GIVEN DATA

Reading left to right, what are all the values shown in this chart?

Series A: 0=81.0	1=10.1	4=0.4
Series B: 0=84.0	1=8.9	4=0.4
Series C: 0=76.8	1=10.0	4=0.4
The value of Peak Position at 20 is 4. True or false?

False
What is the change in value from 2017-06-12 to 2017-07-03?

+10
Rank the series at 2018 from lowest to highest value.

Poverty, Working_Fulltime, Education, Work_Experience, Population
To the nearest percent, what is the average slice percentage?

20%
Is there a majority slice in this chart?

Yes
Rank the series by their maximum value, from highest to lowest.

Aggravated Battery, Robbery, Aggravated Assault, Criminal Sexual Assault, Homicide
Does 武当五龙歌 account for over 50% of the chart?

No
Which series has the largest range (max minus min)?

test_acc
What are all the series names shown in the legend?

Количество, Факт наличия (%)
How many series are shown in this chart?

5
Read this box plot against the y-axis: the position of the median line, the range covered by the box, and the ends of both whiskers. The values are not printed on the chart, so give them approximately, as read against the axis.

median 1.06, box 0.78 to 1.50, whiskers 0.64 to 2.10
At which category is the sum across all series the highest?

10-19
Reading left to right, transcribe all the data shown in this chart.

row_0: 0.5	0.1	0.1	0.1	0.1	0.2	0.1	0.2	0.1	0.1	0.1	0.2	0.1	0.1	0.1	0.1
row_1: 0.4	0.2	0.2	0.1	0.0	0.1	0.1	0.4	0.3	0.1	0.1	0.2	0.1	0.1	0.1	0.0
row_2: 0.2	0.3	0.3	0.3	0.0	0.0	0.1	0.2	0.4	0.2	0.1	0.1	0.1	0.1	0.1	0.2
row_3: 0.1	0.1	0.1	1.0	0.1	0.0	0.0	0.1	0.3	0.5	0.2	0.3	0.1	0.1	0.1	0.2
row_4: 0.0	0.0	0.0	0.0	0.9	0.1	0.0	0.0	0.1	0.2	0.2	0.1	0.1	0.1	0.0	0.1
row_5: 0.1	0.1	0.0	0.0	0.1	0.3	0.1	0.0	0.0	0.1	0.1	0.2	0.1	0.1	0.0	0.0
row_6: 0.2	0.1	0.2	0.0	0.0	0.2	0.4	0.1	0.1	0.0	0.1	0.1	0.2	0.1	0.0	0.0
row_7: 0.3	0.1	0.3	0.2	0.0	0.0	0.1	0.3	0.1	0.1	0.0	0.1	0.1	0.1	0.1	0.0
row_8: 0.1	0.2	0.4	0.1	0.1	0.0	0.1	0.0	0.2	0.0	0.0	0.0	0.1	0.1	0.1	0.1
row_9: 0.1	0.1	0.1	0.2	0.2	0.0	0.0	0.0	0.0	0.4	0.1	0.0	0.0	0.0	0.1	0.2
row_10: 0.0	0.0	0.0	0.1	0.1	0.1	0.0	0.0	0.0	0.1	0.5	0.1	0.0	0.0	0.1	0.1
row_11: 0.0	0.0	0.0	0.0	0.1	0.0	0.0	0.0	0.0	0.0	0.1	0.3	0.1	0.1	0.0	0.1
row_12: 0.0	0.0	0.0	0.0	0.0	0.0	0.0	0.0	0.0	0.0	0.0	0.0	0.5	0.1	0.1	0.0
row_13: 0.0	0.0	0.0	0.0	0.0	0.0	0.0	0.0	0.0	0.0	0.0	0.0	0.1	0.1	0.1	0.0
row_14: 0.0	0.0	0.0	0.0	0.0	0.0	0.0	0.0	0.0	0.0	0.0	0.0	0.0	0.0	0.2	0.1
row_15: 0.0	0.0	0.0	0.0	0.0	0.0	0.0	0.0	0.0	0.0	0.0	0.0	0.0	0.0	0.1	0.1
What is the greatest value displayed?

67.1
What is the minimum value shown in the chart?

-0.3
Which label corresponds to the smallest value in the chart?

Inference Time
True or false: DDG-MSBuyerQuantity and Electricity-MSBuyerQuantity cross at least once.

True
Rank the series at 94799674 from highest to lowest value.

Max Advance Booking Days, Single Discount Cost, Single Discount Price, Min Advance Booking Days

TO-DO ITEM
Find every line in the rows above that contains the string "slice" with matching case, and copy each of those lines.

PROBLEM SOLUTION
To the nearest percent, what is the average slice percentage?
Is there a majority slice in this chart?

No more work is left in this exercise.